Same goes for investment portfolios. The stuff you can get away with in your 20s—crazy penny stocks, hot tips, and shares in companies with no earning yet priced for perfection, doesn’t look so cute by the time you’re in your 50s and beyond, and looking at fewer high-paying earning years ahead that can patch up investment boo-boos.
An all-equity portfolio—the financial equivalent of clumpy lashes— is not only potentially thrilling but also makes good fiscal sense for younger investors with time horizons over 20 years. They can afford the volatility that goes with equities. A market meltdown here, an oversold situation there, are no biggies because, in the distant future when the positions are wound down, good money will likely have been made.

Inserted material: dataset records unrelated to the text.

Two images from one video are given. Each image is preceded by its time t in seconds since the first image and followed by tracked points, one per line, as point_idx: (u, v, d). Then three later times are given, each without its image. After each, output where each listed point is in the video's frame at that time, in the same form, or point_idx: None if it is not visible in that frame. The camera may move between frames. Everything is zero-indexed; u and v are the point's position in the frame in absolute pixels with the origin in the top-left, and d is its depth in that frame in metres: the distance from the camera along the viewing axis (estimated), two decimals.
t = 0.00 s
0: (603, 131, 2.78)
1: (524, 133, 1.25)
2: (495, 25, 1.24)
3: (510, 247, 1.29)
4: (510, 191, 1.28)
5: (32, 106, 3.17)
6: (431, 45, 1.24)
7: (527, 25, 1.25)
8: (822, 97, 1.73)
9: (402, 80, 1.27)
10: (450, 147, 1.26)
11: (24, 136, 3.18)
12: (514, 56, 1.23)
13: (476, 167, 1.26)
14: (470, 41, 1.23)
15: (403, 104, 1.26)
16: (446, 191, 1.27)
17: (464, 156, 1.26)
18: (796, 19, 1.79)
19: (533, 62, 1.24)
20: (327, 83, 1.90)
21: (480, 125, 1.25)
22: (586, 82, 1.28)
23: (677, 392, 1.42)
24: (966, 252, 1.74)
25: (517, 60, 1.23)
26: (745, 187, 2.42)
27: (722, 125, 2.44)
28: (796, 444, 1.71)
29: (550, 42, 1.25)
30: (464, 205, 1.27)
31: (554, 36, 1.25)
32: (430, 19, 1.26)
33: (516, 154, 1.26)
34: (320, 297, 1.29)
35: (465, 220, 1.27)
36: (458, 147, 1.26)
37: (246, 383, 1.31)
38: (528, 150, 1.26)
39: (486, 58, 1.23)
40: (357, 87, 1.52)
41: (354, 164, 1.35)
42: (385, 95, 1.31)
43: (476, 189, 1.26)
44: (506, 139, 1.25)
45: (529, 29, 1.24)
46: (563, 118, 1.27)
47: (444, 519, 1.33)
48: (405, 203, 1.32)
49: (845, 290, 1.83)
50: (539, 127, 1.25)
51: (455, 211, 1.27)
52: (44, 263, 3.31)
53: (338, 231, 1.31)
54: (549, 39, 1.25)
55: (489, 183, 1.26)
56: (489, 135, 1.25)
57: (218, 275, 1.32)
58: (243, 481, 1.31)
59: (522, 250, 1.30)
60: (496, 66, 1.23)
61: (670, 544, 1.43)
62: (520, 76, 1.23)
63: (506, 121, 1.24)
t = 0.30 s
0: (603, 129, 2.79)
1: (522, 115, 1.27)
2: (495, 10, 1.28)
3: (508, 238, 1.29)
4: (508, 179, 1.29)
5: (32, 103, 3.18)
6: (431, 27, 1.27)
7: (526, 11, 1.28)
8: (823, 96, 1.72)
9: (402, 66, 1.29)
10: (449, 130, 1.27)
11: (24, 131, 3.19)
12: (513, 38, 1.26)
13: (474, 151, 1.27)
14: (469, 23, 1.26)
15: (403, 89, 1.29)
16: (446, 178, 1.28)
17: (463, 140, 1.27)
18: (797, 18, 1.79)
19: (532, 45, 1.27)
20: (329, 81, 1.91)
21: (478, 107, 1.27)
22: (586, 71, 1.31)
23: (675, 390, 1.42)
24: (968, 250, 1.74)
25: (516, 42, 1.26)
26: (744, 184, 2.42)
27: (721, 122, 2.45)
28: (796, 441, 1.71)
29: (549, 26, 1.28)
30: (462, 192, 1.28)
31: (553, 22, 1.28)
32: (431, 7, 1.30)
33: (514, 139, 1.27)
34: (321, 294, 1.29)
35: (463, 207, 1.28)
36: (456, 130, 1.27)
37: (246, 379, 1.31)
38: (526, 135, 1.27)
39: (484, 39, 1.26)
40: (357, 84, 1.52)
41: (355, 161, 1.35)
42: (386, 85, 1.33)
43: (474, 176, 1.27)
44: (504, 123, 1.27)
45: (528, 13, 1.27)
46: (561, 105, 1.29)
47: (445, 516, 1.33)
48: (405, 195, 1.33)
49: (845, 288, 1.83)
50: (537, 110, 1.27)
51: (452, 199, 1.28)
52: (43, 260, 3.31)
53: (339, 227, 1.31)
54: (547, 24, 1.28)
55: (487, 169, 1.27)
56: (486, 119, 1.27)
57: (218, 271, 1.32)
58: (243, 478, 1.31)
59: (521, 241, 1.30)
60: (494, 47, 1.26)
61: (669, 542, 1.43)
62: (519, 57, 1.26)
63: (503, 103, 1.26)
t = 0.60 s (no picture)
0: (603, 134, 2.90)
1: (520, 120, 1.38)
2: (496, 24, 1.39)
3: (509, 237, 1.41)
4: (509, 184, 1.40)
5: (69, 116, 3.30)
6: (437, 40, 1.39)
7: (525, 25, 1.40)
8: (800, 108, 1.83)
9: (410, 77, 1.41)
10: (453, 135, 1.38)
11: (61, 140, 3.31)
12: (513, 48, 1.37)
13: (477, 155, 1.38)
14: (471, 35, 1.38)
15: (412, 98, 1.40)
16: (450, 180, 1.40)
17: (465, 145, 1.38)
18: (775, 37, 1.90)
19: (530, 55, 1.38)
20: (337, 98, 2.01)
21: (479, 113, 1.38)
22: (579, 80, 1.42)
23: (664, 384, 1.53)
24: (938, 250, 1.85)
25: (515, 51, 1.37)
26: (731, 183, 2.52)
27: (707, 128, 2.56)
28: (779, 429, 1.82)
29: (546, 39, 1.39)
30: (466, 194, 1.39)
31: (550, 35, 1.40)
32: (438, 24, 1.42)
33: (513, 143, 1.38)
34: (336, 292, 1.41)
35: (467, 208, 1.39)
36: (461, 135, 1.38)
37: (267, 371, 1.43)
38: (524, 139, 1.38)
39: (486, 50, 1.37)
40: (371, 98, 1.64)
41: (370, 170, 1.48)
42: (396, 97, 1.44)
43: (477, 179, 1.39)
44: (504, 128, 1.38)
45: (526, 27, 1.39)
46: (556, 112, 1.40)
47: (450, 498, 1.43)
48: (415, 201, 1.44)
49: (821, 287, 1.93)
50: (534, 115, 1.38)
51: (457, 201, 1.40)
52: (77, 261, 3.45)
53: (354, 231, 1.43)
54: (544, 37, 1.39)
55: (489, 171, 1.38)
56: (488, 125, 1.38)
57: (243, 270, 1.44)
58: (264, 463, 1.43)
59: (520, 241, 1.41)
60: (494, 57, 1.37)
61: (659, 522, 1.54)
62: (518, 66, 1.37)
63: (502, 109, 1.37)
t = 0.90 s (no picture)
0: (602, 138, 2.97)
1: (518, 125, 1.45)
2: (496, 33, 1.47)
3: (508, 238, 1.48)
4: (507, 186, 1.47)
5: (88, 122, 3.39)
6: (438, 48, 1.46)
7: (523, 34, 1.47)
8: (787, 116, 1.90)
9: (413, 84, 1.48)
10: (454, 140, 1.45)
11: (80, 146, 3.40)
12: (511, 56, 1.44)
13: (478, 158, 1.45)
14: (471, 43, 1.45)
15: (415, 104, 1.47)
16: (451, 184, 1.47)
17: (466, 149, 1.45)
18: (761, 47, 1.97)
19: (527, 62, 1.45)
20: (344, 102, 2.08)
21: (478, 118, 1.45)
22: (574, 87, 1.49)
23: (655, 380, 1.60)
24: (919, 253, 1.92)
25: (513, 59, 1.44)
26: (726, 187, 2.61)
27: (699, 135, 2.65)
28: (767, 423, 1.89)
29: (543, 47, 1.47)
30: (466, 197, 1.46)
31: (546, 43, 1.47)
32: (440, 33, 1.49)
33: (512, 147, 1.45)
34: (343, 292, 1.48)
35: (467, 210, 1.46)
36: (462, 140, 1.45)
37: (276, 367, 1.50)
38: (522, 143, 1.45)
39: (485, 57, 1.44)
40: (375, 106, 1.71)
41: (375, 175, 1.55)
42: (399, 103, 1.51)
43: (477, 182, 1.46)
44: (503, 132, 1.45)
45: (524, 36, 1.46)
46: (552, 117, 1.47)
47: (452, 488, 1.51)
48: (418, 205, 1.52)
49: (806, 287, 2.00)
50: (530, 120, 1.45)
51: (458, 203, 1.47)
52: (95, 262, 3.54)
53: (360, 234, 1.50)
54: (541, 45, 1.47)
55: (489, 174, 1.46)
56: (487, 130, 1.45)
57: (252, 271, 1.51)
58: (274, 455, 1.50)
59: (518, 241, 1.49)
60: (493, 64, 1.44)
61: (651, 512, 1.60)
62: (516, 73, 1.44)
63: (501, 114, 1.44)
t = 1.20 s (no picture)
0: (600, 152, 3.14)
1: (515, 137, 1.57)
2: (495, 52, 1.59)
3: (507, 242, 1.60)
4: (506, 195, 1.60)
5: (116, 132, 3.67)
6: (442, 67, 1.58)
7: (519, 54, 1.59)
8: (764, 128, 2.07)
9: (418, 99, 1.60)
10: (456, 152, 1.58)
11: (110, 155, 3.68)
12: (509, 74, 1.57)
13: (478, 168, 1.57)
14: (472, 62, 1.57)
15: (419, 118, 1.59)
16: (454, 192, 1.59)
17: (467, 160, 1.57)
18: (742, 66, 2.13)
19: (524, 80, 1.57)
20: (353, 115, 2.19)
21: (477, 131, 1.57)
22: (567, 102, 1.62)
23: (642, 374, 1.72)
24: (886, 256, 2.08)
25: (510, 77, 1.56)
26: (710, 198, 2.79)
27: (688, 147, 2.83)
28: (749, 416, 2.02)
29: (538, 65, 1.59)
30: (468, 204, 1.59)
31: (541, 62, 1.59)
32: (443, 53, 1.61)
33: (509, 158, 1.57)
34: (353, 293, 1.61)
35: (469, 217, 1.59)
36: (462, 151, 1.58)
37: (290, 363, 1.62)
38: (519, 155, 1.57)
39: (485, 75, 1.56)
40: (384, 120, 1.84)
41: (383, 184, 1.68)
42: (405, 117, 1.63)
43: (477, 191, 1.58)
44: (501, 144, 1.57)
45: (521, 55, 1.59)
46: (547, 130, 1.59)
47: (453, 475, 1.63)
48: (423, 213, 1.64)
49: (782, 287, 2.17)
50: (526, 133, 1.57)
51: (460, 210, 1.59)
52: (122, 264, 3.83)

Compare that to someone who is on the cusp of retirement. An all-equity portfolio is still full of chills and thrills but it’s too volatile. Unless the person has another, rock-solid form of income such as a defined benefit plan or a very rich and generous benefactor, there may not be enough time to recover from a market crash before the funds are needed. The portfolio will continue to shrink at an above-average rate to provide income. More chills, fewer thrills.
Time diversification is the concept that, given a long enough time horizon, even inherently risky assets like equities mellow out and give above-average returns compared to bonds and cash. With yields and interest rates at historical lows, more investors are being driven to participate in the equity markets in order to generate reasonable returns. This behavior even has a cute acronym: TINA. (There is no alternative.)
Yet, sometimes without realizing it, they’re taking on more risk than they should because their investment style is younger than they are. Just because equities get the lion’s share of media buzz doesn’t mean they’re right for you.
One of the boons of being older is knowing which trends to pick up and which to drop. It would be wise to remember Oscar Wilde’s words: “When I was young I thought that money was the most important thing in life; now that I’m old, I know that it is.”